Five years ago I spent 12 months on a special project that has never seen the light of day.
I wrote a history of Nickelodeon – for Nickelodeon – an elaborate in-house book project that was pure pleasure to research and write. It included tipped-in booklets featuring interviews with Gerry Laybourne, Herb Scannell, Fred Seibert, Vanessa Coffey, Albie Hecht, and Mary Harrington. It had all kinds of fold-outs and pop-outs, mini-comics and original posters. The graphics, the photos and art, were amazing. The actual text is pretty good too.
Don’t ask me where you can get one – I was only given one “author’s copy” (photo above) hot off the press, so I know it was published. The story I heard is that only 1000 copies were created. And outside of the interviewees and few other Nick execs at the time, no one else I know got a copy. It was never on Amazon; It was never for sale.
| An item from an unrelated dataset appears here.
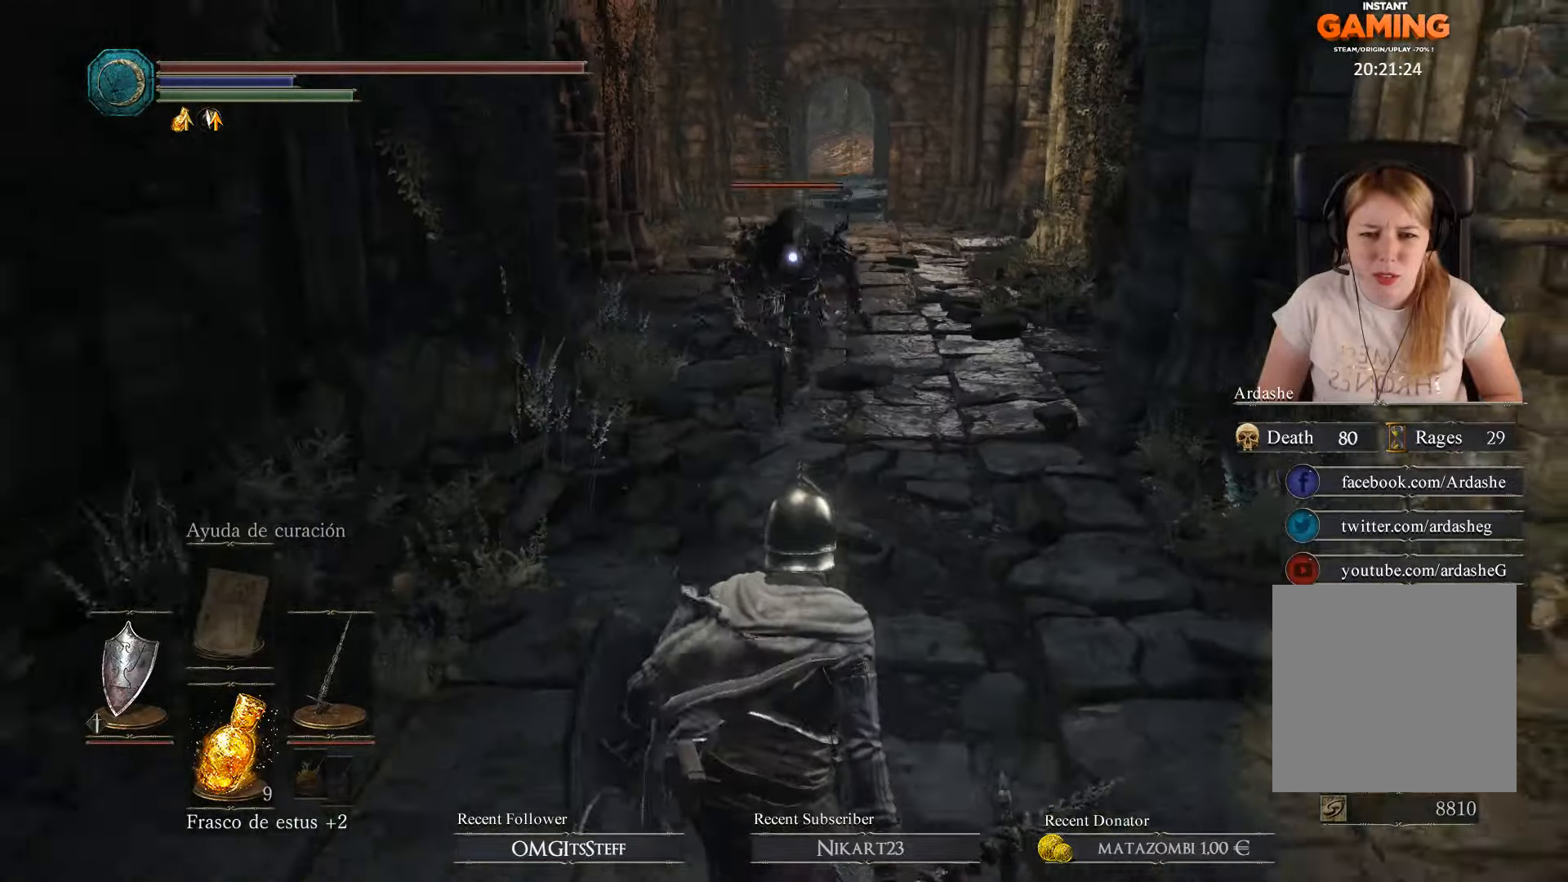
{"buttons": [], "left_stick": "down", "right_stick": "center", "events": []}
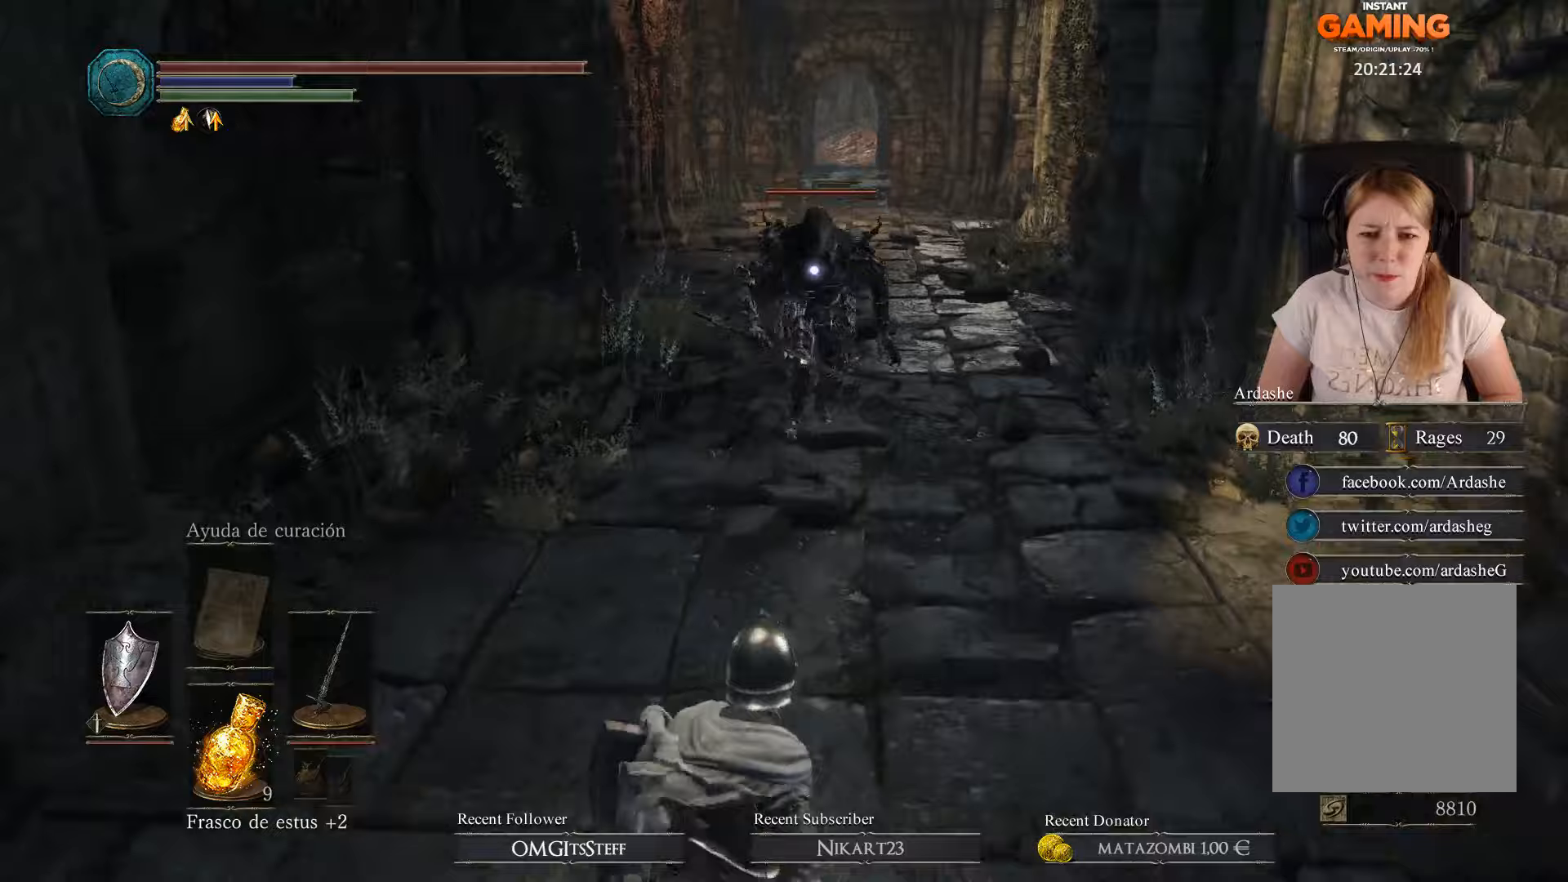
{"buttons": [], "left_stick": "down", "right_stick": "center", "events": []}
In fact, as I understand it, it was never intended for sale. It was created as a gift to celebrate the network’s anniversary, and to champion its talent – artists still at Nick and past creatives who contributed to building the channel. It was an effort to help garner goodwill towards Nick at a time when its fortunes were beginning to droop (the company has since bounded back). But apparently those thousand printed copies sat in a storeroom somewhere – and rumor has it they may have been destroyed. I don’t really know.
Initiated by then Nick Animation president Russell Hicks (an 18-year veteran of the company who rose through the ranks by developing the Nick’s Shorts program and who ultimately green lit The Loud House), I was contacted to join the project as a work-for-hire, to pen text that spanned the beginnings of the channel as component of Time-Warners Qube experiment in Columbus Ohio, through its earliest original live and animated programming – and all they way up to its current successes with Spongebob and Dora.
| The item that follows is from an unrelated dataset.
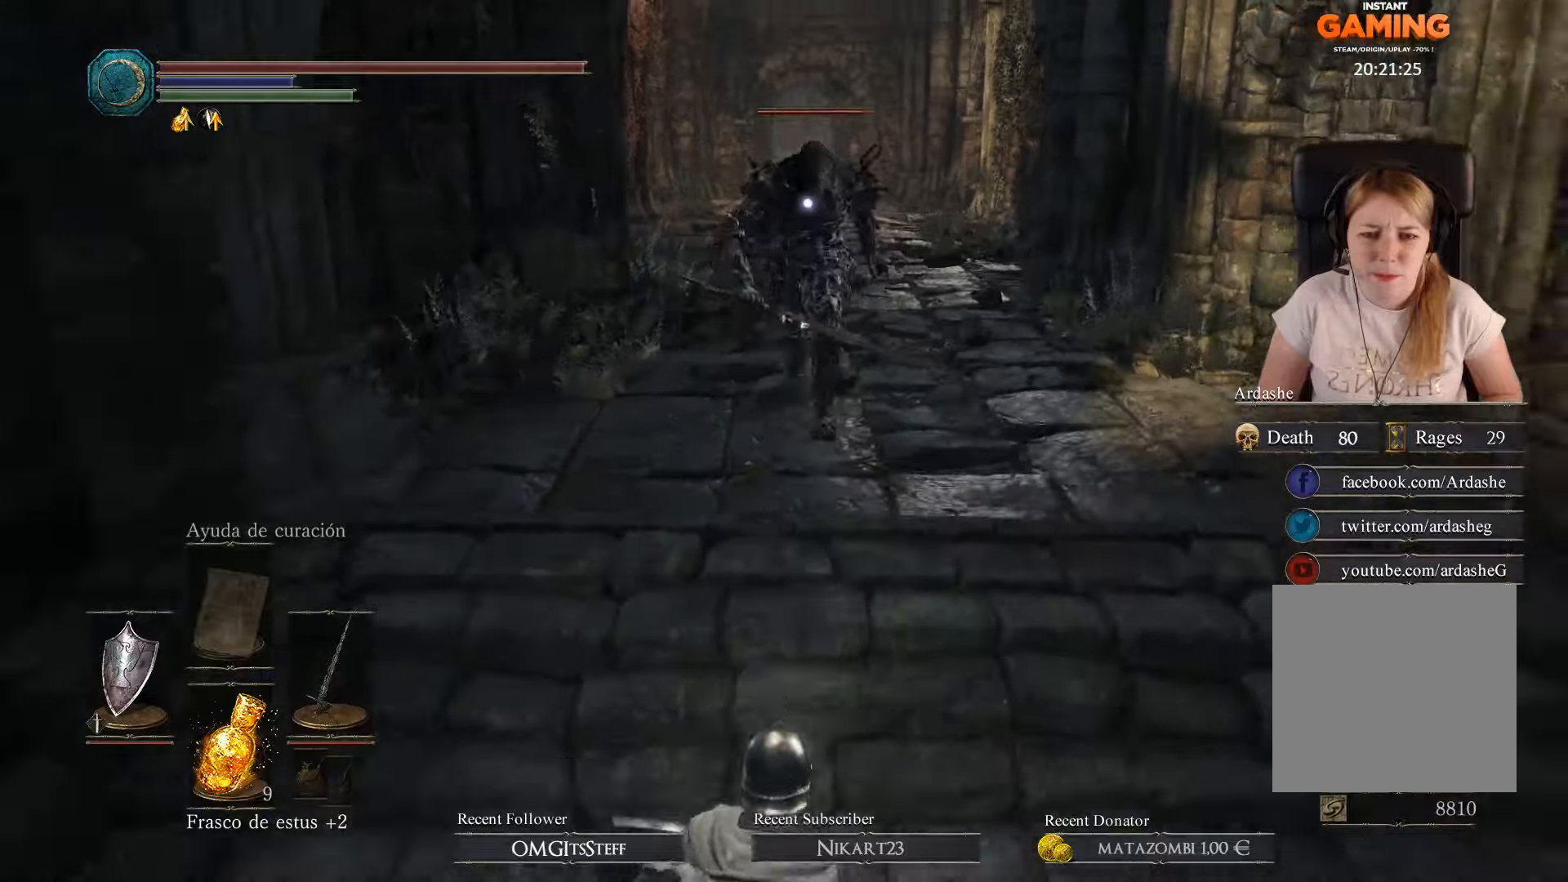
{"buttons": [], "left_stick": "down", "right_stick": "center", "events": []}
My own involvement with Nickelodeon goes back to 1994 when I was hired by Gerry Laybourne to develop animated features for Nickelodeon Movies. I’d later write two books for the company, Not Just Cartoons: Nicktoons (2007) and The Spongebob Squarepants Experience (2013) – and produced a pilot, Hornswiggle.
The same week I received my author’s copy of this book in 2016, word hit the trades that Russell had resigned his position at Nickelodeon. Management changes were afoot. I wondered if this would affect the book… and it did. Russell had written the book’s foreword and his photo adorned a full page. My guess is they didn’t want to give the book away when the person introducing it was now no longer part of the company.
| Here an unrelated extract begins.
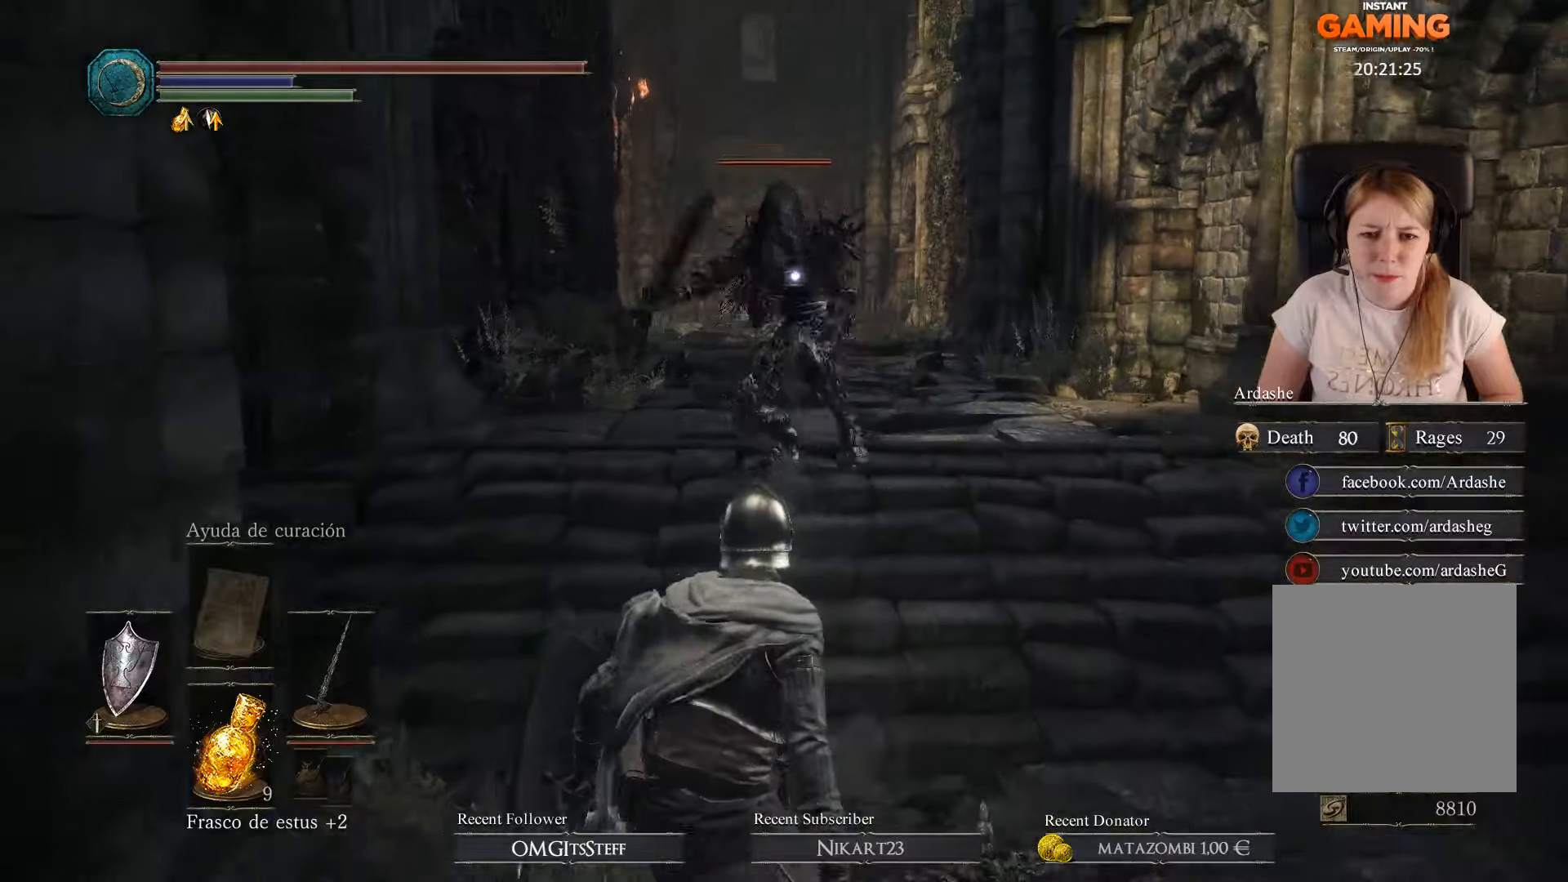
{"buttons": ["L1"], "left_stick": "down", "right_stick": "center", "events": [[300, "L1", "down"]]}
I’d kept quiet about the project the past few years – but I recently came across two posts about the book (both online since 2016), both from folks involved with its production. Since this thing isn’t a secret anymore, I might as well call attention to it – even if you can’t see it. You can at least see some of the layouts and get an idea of what it looked like.
Both pieces online were posted by Struck, the design firm in Utah who pulled the book together (and from what I gathered, this was the first book this studio ever produced). This first link is by Brent Watts, one of Struck’s founders, and appears on the Medium blog. Brent is a hell of a nice guy and his company is top notch.
The second post is on Behance.net, a platform for designers. Here you’ll see more of the clever designs and layouts Struck created based on information I provided.
You Can’t Do That On Television: The Rebellious History of Nickelodeon has no ISBN number, there are no used copies on eBay, it has no historical footprint. I would assume the trickle of copies that got out to the interviewees and assorted Nick execs will eventually accrue some value, as word of this legendary tome gains more attention. All I can say is it was a joy to assemble.
I want to publicly thank Russell Hicks and Brent Watts for the opportunity to participate in this amazing project. I only wish more people could see it.